Agli apostoli sembrò una noncuranza da parte sua, e lo svegliarono. Eppure Egli non solo si curava di loro, ma ne provava e fortificava la fede. Si levò allora pieno di maestà, sgridò il vento, impose al mare di tacere e di calmarsi, e subito si fece grande tranquillità, con immenso stupore degli apostoli.
La Chiesa nella tempesta
Era la sintesi del cammino della Chiesa nei secoli: Essa passa da una riva all'altra, dal tempo all'eternità; è in compagnia di Gesù ed è in balìa delle onde delle umane vicende e delle umane tempeste. Gesù Cristo è con Lei, ma sembra che dorma nel silenzio eucaristico, e quasi appare noncurante delle lotte che Essa affronta, proprio quando maggiore è il pericolo.
Egli tace ma è presente; tace perché vuol essere risvegliato dalla fede, e quando le preghiere diventano grido di vera fede, allora solo si leva ed impone la calma alla tempesta.

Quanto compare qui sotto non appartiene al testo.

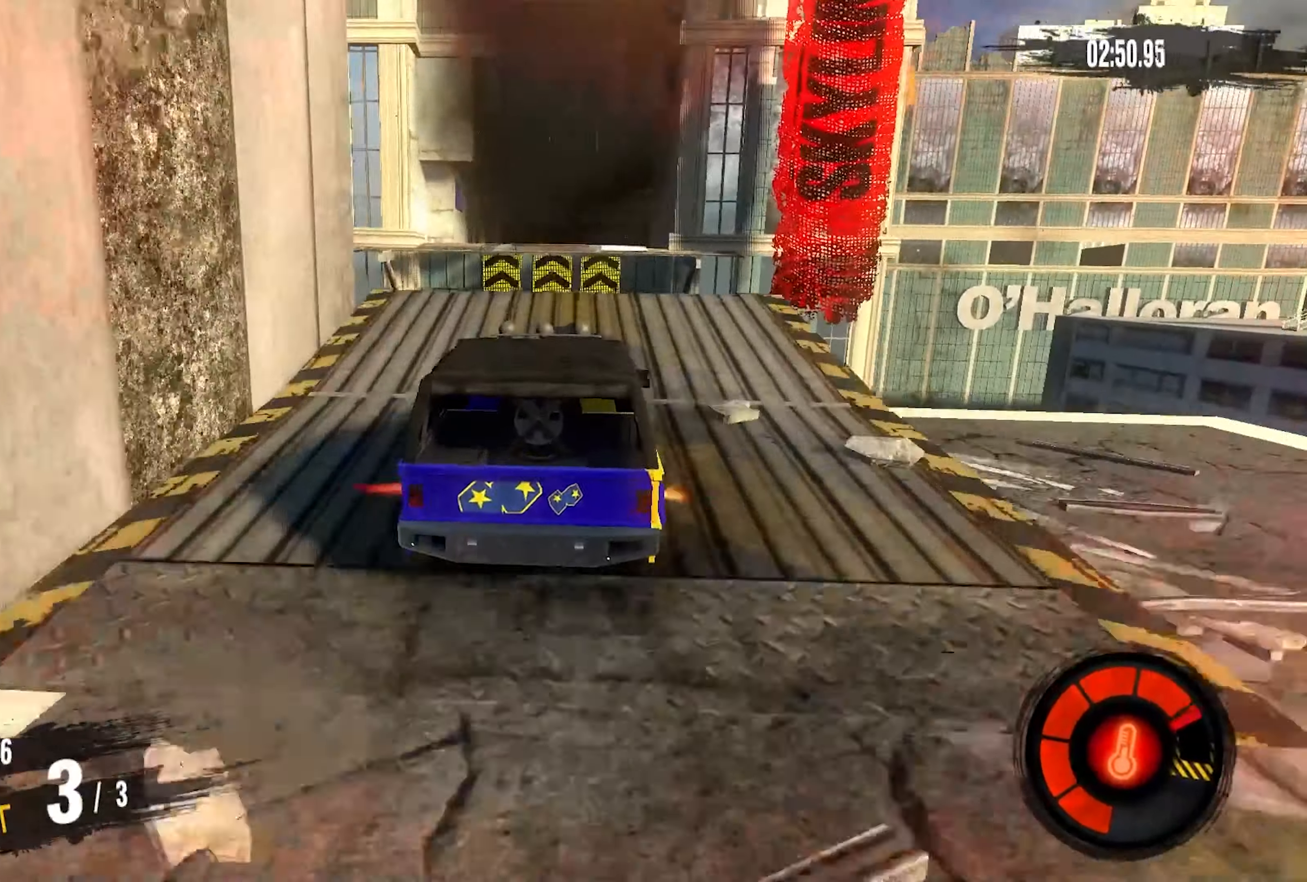
{"buttons": [], "left_stick": "up", "right_stick": "center", "events": [[166, "R2", "up"], [200, "left_stick", "up"]]}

La domanda che si fecero gli apostoli: Chi è mai costui cui il vento ed il mare obbediscono?, fa vedere chiaro che la loro fede era ancora imperfetta; Gesù permise la tempesta per risuscitarla, come permette nella Chiesa le grandi tempeste per rinnovarci nella fede.
Confidiamo in Gesù nelle oscurità dello spirito, e confidiamo in Lui, ora specialmente che la Chiesa si trova in tempeste terribili, mai viste prima. Nelle nostre tempeste rifugiamoci in Lui, ed in quelle della Chiesa preghiamo perché venga la calma nella fecondità spirituale delle anime, e nella suprema aspirazione all'eterna vita.
Confidiamo, dormiamo anzi noi sul Cuore divino di Gesù, e rifugiamoci ai piedi del suo altare.
Là Egli non si vede, ma si sente, e lo sente la fiducia che lo cerca come unica salvezza. Siamone certi: la tempesta non ci può sommergere se confidiamo in Lui, e perciò dilatiamo il cuore nel suo amore, e viviamo innanzi ai suoi tabernacoli.
Essi sono la fortezza della Chiesa, sono il riposo nella tempesta, sono la potenza che le impone il silenzio e la calma.
O Gesù, vita della tua Chiesa, ascolta la sua voce supplicante; levati sulle tempeste che tentano sommergerla, imponi la calma, riduci al silenzio le infernali potenze; vinci, vinci, e venga il tuo regno in tutta la terra, fatta un solo ovile sotto un solo pastore per la tua Parola di vita!